■ Ordem de serviço 1 ■
Reescreva o trecho do texto sobre áreas secas que vai de "Ciência e tecnologia são" até "seu caráter global.", substituindo "visibilidade" por "destaque".

■ Texto fornecido ■
Pesquisas são essenciais para dar prioridade ao desenvolvimento de área secas

17/08/2010

Busca por mais espaço na agenda global é um dos objetivos da Segunda Conferência Internacional sobre Clima, Sustentabilidade e Desenvolvimento em Regiões Semiáridas (Icid+2018), aberta nesta segunda-feira, dia 16, em Fortaleza (CE)

Ciência e tecnologia são fundamentais nessa busca por visibilidade porque muitos governos tratam fome e degradação ambiental em áreas secas (regiões áridas, semiáridas e subúmidas, todas objeto da Icid+18) como uma questão local, em vez de global. Na avaliação do secretário-executivo da Convenção das Nações Unidas de Combate à Desertificação (UNCCD, em inglês), Luc Gnacadja, aumentar e consolidar pesquisas nessa temática é um passo importante para disseminar seu caráter global.

"Há necessidade de mais ciência para demonstrar que, sim, devido ao fator humano, desertificação é um desafio local, mas devido ao fator climático, desertificação é um desafio global. E ambos desafios, local e global, terão conseqüências globais", afirmou Gnacadja, em entrevista na tarde desta segunda-feira, dia 16.

O principal papel das pesquisas, nesse caso, é oferecer padrões internacionais para metodologias e indicadores sobre o tema da desertificação. "Não se pode enfrentar um problema sem medi-lo. Indicadores e metodologia são essenciais", disse o oficial da ONU, lembrando que há indicadores sendo usados em todos os países, mas sem padrões. "Em alguns casos, existe o mesmo nome, mas a metodologia é diferente. Quando a metodologia é diferente, não se pode sequer comparar a informação."

Gnacadja não descarta a possibilidade de criação de um painel científico sobre desertificação, nos moldes do IPCC. "Há necessidade por um processo que entregue um tipo de autoridade global para ciência e tecnologia em desertificação, degradação de solos e mitigação de secas. Poderia ser um IPCC, poderia não ser. O ponto é que precisamos desses serviços", completou.

A insuficiência de padrões científicos internacionais para estudar os problemas das regiões secas do mundo indica falta de atenção da comunidade internacional à questão da desertificação. Dados citados na Icid+2018 apontam que cerca de 35% da população mundial vivem em regiões secas, ocupando 40% da área do planeta.

Na cerimônia de abertura da Icid+18, lendo mensagem do secretário-geral das Nações Unidas, Ban Ki-Moon, Gnacadja citou que em torno de 2 bilhões de pessoas vivem nessas áreas, a maioria com menos de um dólar por dia. Além disso, essas populações, localizadas sobretudo em regiões pobres da América do Sul, África, Oriente Médio e Ásia, são as mais vulneráveis aos impactos das mudanças climáticas.

■ Material de origem ■
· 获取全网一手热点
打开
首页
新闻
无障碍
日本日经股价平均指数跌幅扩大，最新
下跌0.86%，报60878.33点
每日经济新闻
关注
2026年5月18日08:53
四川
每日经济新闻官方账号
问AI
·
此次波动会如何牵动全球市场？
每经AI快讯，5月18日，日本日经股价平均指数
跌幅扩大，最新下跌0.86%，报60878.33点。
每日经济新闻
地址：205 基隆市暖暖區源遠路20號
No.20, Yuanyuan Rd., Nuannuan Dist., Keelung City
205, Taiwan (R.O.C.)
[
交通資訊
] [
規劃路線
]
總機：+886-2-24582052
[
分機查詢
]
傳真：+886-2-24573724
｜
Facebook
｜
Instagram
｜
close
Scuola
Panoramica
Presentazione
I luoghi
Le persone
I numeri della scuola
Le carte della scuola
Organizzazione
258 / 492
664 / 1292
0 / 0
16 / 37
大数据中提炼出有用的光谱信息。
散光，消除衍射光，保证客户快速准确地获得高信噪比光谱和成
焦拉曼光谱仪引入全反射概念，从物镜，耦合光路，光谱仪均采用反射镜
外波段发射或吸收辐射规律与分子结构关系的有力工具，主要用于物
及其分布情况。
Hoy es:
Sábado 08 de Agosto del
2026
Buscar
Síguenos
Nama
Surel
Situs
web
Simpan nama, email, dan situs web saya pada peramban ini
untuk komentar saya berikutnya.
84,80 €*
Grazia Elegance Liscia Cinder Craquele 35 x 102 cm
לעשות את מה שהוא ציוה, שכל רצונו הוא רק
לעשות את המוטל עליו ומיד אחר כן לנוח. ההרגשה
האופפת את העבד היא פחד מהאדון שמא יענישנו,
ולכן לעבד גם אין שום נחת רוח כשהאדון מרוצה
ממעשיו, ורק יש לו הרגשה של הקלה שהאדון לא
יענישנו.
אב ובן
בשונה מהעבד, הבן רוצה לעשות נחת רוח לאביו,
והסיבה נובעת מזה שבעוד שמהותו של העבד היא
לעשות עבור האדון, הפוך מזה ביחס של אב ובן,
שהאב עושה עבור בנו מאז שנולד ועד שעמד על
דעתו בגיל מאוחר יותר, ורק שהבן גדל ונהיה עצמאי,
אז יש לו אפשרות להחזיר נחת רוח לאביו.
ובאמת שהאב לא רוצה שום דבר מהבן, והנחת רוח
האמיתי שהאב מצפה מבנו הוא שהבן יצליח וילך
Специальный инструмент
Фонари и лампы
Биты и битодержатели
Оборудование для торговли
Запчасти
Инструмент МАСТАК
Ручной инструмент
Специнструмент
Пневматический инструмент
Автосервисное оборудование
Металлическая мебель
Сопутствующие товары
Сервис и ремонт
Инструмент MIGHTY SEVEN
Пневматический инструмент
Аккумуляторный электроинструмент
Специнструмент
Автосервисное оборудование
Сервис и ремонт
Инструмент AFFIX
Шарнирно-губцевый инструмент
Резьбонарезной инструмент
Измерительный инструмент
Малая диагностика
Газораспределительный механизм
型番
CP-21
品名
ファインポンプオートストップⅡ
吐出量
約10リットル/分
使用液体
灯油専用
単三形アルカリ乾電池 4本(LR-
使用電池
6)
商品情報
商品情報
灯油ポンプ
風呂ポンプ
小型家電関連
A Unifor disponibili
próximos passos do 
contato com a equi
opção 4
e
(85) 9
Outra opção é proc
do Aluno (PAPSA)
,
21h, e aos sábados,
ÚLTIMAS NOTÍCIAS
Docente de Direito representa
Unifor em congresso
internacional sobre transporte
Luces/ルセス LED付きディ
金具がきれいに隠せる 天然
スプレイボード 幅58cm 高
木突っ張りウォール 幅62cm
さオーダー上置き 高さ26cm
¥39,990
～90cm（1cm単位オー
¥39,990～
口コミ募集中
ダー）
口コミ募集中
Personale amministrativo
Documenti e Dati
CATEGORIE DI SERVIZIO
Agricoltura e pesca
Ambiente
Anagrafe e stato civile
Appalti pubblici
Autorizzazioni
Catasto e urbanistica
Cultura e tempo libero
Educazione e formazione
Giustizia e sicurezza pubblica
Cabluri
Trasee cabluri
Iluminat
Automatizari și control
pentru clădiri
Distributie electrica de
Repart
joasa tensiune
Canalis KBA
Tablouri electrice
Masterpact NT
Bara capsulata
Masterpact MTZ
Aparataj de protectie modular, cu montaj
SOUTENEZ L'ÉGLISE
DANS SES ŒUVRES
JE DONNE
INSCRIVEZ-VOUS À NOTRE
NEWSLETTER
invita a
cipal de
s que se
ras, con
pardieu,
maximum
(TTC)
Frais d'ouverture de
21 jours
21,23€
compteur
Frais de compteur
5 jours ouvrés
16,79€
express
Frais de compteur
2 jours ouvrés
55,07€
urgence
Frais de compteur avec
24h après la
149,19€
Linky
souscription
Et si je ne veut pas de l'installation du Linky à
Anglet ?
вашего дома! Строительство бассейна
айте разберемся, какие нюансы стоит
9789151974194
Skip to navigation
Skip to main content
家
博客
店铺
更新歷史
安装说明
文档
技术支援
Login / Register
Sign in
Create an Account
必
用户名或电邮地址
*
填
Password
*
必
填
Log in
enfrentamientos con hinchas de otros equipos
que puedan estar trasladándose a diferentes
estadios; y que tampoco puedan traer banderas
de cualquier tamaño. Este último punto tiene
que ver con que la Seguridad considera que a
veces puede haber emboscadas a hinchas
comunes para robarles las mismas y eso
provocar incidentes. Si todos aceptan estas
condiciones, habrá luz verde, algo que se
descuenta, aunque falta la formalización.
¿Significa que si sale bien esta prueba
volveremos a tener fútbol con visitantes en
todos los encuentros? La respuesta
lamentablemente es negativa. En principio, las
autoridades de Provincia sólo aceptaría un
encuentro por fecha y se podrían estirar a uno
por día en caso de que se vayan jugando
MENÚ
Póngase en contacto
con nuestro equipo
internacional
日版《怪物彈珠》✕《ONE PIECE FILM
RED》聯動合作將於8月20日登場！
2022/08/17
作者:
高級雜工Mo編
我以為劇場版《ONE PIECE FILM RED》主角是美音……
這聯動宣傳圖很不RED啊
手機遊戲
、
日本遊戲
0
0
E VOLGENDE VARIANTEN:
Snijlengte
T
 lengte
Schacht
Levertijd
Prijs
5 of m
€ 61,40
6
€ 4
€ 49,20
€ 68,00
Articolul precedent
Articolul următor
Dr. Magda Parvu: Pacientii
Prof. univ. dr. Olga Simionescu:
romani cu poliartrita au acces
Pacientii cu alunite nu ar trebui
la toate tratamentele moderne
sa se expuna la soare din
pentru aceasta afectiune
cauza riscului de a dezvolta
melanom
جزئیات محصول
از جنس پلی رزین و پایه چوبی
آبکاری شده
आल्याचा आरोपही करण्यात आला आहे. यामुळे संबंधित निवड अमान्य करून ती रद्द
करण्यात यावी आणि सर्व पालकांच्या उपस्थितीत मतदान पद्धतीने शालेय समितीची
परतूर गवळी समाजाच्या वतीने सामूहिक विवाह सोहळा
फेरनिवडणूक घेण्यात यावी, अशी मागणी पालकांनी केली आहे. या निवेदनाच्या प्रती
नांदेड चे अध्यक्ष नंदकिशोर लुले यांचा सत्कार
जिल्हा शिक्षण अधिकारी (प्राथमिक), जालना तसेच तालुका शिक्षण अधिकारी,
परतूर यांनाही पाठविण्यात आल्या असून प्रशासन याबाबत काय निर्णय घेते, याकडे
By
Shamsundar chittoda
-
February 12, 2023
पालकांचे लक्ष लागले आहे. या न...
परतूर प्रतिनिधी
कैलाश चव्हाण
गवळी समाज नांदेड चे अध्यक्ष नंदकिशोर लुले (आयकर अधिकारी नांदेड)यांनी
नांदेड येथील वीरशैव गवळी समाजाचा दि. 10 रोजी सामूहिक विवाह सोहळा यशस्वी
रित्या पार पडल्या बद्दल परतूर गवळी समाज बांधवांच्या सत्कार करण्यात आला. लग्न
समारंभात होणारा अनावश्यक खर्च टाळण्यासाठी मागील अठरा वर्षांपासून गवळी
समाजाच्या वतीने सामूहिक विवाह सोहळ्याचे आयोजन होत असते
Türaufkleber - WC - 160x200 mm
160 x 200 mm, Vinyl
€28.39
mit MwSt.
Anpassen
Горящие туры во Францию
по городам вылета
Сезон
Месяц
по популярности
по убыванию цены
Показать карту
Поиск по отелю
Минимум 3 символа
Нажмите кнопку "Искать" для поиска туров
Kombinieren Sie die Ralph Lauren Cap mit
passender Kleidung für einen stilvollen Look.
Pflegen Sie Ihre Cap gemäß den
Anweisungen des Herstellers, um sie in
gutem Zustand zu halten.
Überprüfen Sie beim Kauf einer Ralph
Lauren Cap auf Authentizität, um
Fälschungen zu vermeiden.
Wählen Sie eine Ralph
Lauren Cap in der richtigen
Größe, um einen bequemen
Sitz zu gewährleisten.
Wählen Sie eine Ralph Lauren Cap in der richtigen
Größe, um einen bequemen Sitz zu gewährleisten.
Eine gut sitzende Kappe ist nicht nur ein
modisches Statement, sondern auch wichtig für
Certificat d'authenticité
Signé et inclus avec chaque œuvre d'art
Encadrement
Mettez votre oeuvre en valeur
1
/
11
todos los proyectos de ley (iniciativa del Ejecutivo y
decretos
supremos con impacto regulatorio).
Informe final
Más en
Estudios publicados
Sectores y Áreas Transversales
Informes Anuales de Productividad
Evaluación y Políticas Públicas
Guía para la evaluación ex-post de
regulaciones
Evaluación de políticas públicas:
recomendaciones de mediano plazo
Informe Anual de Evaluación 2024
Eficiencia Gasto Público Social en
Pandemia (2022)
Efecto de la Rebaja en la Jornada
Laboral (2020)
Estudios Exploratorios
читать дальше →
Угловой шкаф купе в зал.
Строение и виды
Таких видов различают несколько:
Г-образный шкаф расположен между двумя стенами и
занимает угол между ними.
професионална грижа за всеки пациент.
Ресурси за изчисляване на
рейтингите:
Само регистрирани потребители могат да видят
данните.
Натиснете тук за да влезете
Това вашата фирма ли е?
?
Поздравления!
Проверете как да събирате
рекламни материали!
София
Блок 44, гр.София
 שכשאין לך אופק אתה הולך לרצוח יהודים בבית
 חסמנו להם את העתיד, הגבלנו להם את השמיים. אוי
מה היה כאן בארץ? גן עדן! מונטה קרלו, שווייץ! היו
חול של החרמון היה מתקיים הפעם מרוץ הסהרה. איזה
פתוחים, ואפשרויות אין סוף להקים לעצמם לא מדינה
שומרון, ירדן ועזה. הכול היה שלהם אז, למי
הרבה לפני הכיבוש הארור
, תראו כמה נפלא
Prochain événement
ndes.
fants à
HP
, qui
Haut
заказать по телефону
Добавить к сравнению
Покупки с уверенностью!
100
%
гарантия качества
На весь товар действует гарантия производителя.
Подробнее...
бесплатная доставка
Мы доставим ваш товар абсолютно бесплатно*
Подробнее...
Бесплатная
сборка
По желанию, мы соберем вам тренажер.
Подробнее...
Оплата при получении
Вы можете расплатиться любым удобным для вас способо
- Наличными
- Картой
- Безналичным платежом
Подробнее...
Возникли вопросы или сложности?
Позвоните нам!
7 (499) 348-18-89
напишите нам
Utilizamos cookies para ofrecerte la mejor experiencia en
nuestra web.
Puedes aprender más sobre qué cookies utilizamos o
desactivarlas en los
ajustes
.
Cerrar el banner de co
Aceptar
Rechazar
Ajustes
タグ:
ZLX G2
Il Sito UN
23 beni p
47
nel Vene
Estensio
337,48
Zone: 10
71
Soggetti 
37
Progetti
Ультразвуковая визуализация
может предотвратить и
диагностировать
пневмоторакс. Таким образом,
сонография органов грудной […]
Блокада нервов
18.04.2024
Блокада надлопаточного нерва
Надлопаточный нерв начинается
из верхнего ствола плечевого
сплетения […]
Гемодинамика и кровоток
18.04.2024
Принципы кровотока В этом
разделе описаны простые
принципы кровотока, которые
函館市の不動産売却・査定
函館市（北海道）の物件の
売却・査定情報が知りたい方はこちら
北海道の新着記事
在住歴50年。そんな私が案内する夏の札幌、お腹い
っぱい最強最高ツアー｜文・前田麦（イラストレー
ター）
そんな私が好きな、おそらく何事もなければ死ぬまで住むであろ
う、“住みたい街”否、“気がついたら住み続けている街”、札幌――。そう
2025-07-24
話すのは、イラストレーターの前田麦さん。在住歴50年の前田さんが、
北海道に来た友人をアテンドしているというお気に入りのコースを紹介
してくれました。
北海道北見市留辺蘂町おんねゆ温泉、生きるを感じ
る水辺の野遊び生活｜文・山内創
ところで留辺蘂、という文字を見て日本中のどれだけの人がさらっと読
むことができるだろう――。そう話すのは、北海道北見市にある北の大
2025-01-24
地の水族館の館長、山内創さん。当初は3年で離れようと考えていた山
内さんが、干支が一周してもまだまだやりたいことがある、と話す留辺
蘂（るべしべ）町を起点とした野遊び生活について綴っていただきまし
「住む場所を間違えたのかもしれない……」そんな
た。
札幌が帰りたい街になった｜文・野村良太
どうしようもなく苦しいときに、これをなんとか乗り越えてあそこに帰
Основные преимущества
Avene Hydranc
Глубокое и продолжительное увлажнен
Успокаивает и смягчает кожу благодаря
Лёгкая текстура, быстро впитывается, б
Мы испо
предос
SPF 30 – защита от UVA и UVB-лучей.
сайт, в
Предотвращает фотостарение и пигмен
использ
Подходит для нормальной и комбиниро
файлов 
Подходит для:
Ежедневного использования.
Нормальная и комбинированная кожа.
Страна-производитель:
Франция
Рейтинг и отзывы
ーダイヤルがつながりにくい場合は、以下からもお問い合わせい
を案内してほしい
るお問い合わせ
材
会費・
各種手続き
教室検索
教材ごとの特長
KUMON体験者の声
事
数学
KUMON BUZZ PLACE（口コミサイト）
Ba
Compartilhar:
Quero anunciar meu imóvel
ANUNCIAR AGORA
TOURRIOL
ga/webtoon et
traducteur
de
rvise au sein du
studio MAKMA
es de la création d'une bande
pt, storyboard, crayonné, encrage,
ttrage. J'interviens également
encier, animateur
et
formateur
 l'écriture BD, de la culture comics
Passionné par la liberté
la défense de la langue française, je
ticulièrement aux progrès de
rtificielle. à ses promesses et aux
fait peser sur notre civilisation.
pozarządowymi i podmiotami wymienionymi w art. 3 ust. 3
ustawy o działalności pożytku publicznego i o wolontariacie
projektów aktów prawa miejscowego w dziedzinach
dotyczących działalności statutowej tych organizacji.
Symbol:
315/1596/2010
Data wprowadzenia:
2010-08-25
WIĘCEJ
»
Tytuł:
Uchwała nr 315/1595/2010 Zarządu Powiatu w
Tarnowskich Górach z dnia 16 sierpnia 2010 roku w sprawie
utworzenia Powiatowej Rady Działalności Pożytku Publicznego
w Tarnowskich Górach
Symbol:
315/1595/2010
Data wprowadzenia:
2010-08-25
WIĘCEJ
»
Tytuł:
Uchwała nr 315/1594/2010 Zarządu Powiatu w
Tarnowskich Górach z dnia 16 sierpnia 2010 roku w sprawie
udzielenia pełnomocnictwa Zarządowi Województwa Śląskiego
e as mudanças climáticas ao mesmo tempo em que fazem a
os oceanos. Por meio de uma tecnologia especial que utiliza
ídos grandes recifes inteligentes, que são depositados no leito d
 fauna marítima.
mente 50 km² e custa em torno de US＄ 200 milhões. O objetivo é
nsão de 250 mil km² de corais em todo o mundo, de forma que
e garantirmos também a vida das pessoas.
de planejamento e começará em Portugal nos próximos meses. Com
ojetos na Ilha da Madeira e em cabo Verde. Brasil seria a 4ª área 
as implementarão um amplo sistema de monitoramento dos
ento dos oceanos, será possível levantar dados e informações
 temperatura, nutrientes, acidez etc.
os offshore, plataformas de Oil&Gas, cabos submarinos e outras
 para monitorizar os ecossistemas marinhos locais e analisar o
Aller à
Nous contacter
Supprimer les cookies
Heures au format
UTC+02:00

■ Ordem de serviço 2 ■
Extraia cada linha do material de origem que contenha a string "einen", diferenciando maiúsculas de minúsculas.

■ Solução escrita 1 ■
Ciência e tecnologia são fundamentais nessa busca por destaque porque muitos governos tratam fome e degradação ambiental em áreas secas (regiões áridas, semiáridas e subúmidas, todas objeto da Icid+18) como uma questão local, em vez de global. Na avaliação do secretário-executivo da Convenção das Nações Unidas de Combate à Desertificação (UNCCD, em inglês), Luc Gnacadja, aumentar e consolidar pesquisas nessa temática é um passo importante para disseminar seu caráter global.

■ Solução escrita 2 ■
passender Kleidung für einen stilvollen Look.
Größe, um einen bequemen
Größe, um einen bequemen Sitz zu gewährleisten.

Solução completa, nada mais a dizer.